## Try it
Format the data from the very start through the line containing "وننشر لكم من خلال موقعنا" as a Markdown table. Use two columns, No. for the row number and Text for the line, and skip any blank lines.

[Saved data entries]
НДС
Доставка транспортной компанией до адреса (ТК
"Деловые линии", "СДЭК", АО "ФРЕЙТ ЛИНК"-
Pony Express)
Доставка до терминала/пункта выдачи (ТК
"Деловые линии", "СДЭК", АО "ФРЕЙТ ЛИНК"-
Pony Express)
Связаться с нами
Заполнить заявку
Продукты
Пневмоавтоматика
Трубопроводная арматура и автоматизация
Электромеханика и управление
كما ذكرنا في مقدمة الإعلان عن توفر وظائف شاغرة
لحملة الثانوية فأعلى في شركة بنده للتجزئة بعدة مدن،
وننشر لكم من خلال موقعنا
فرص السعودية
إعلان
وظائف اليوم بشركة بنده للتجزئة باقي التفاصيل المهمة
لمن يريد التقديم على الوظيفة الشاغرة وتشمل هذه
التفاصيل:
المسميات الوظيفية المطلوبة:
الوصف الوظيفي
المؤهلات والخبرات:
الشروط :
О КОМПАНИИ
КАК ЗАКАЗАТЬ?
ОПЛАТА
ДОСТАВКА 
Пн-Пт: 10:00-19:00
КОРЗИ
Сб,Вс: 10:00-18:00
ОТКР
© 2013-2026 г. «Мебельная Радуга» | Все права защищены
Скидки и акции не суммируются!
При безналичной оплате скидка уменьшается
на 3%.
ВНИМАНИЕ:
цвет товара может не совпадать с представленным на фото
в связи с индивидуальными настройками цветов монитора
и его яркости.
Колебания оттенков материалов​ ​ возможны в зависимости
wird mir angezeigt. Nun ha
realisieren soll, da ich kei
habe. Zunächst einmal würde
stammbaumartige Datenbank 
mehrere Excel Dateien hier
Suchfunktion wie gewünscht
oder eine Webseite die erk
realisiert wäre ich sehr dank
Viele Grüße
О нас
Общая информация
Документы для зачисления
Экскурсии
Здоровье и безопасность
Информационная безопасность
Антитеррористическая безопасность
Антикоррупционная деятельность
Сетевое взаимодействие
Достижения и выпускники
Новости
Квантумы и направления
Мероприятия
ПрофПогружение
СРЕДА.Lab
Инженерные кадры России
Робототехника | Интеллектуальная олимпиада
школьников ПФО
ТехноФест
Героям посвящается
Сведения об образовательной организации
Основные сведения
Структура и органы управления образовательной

## Answer
| No. | Text |
|---|---|
| 1 | НДС |
| 2 | Доставка транспортной компанией до адреса (ТК |
| 3 | "Деловые линии", "СДЭК", АО "ФРЕЙТ ЛИНК"- |
| 4 | Pony Express) |
| 5 | Доставка до терминала/пункта выдачи (ТК |
| 6 | "Деловые линии", "СДЭК", АО "ФРЕЙТ ЛИНК"- |
| 7 | Pony Express) |
| 8 | Связаться с нами |
| 9 | Заполнить заявку |
| 10 | Продукты |
| 11 | Пневмоавтоматика |
| 12 | Трубопроводная арматура и автоматизация |
| 13 | Электромеханика и управление |
| 14 | كما ذكرنا في مقدمة الإعلان عن توفر وظائف شاغرة |
| 15 | لحملة الثانوية فأعلى في شركة بنده للتجزئة بعدة مدن، |
| 16 | وننشر لكم من خلال موقعنا |